» **What to produce**
Could you return each line of the material that has "front" in it?

::: Recorded data :::

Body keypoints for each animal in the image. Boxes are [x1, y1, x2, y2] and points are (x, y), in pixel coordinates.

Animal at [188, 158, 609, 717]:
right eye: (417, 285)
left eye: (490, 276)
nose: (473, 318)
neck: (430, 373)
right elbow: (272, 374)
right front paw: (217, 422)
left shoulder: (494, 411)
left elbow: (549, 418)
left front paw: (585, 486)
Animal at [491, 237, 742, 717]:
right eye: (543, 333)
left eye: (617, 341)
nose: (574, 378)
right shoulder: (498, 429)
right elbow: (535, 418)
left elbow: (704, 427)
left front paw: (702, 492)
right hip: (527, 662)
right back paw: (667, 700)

:::
::: Recorded data :::

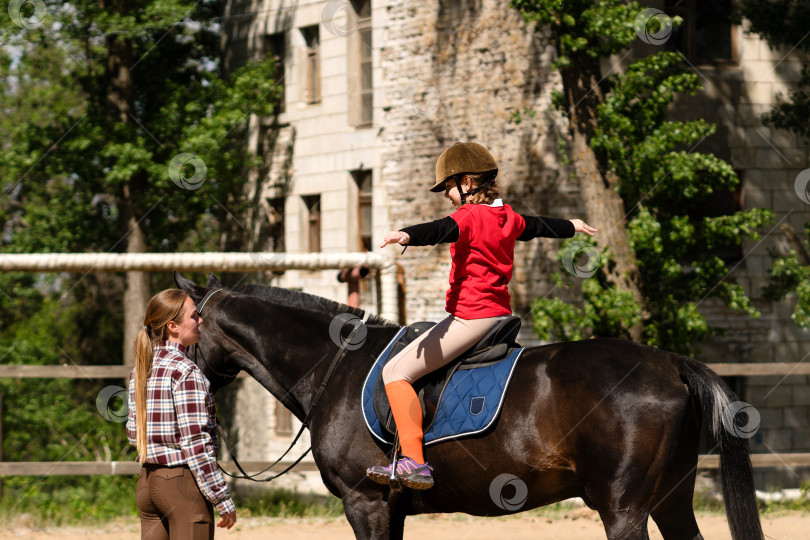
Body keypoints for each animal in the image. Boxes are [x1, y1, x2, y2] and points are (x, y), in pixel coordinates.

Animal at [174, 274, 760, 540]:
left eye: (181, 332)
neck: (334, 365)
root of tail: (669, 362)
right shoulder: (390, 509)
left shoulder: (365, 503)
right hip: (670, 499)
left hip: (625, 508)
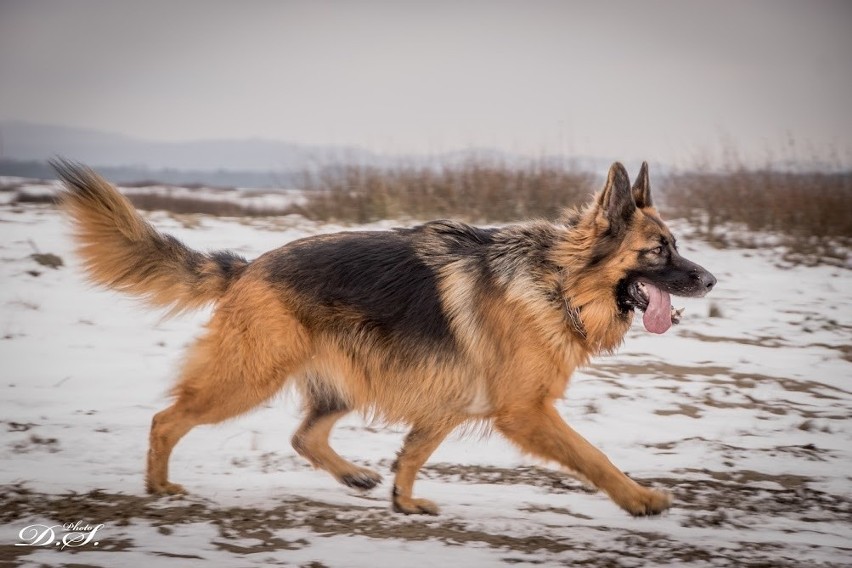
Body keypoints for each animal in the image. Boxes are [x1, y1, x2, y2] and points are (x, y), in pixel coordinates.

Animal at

:::
::: Recorded data :::

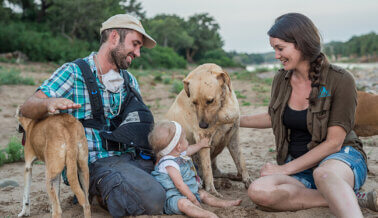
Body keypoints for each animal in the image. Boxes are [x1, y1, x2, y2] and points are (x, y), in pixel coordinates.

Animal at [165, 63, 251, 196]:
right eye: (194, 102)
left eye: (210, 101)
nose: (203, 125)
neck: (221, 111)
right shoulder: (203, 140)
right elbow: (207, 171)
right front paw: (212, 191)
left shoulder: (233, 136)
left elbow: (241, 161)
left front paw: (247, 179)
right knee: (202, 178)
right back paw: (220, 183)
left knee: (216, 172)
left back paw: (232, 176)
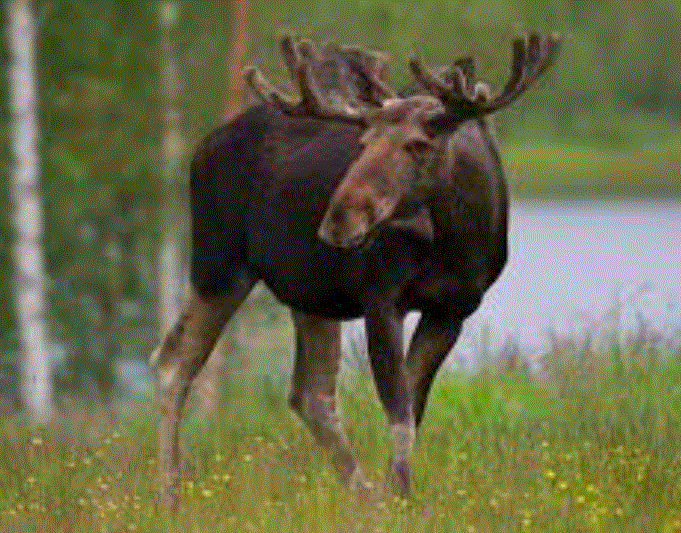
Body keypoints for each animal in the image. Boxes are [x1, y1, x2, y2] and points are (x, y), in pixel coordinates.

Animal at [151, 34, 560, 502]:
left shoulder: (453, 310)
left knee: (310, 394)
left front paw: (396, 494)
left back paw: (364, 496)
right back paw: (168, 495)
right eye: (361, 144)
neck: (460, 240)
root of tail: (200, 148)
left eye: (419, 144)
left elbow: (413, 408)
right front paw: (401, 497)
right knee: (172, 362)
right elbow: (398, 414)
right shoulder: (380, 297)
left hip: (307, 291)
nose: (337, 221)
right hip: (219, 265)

:::

» **The answer**
right front paw: (217, 422)
left front paw: (585, 486)
left front paw: (702, 492)
right front paw: (212, 191)
left front paw: (247, 179)
left front paw: (396, 494)
right front paw: (401, 497)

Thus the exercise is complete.